NOTE: I was reading over the manual for dynare the other day and noticed that I think this “trick” is built into dynare’s Steady-state solver under one of the options. I’m sure Johannes would know better.
Thanks This is a policy model, and so a lot of bells and whistles and sectoral production details that are admittedly ‘overkill’ for research questions. The outside-dynare ss solver I attempted already optmizes over unknown variables + parameter values to match calibration targets.
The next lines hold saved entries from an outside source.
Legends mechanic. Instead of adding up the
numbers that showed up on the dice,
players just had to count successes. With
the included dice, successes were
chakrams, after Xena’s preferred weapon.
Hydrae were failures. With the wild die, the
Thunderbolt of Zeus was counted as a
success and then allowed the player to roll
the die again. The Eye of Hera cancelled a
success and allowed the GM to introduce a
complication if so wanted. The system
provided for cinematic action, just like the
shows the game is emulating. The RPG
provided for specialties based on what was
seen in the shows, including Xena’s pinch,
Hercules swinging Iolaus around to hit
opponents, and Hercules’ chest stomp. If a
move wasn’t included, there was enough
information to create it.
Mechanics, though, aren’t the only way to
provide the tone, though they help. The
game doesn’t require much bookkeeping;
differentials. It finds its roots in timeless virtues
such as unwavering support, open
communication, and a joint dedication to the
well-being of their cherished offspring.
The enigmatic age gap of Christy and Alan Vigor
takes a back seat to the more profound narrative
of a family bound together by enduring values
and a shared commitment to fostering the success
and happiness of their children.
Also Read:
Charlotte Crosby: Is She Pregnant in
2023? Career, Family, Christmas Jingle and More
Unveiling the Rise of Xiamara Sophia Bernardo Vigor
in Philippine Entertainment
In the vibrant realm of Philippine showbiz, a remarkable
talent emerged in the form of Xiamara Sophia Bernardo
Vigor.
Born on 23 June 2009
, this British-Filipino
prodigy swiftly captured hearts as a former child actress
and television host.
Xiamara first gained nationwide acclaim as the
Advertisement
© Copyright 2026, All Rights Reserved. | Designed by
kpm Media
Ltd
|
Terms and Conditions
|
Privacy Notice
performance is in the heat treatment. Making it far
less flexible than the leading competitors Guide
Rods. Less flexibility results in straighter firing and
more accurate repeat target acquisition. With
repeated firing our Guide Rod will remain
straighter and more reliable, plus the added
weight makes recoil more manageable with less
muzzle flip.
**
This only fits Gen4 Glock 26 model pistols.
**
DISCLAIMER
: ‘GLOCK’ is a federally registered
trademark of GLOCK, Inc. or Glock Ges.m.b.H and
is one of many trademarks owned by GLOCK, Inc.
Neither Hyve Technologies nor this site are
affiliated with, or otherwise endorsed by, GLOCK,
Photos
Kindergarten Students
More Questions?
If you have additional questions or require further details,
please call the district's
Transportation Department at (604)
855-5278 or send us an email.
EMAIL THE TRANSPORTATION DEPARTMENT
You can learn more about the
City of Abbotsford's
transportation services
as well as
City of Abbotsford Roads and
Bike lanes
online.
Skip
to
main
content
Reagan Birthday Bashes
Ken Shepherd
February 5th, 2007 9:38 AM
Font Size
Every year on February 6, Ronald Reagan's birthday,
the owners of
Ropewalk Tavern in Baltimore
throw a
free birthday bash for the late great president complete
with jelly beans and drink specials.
The algebra in my ss solver actively depends on the zero inflation assumption, so the question of tweaking parameters to match the zero inflation SS does not appear in the fsolve problem. Yet, when I feed the full set of candidate SS values into Dynare, it comes back with non-zero inflation. The point is that clearly my own SS calculation is lacking and incorrect.
Question is: now that I have an incorrect SS vector that solves the model, can Dynare help me optimize over parameters to steer the SS vector towards the ‘correct’ one?
Broader ask is that we would greatly benefit if community members dealing with large-scale policy models and SS calculation could share their experiences.
Is it immediately clear your model admits multiple steady states? The fact that Dynare finds a strange steady state violating the zero inflation assumption may indicate that there is a problem with your model equations. That would explain the wrong results.
Most models of that size use mostly analytical steady states, i.e. the problem is broken down to at most a small set of equations that need to be solved numerically. The rest then follows analytically.
Thanks @jpfeifer. My interpretation was that my problem is about wrong calibration, rather than wrong-steady-state. I broke down the SS problem to solving 7 variables and 14 parameters using 21 equations, similar to your second point. Thought I’d ask whether there is a trick to nudge the SS vector towards the right direction by moving around some of the other parameters within the Dynare machinery that I did not consider in my fsolve. Seems like there’s no ‘trick’ that I missed, so will have to re-relook at model equations. Thanks again for your advise.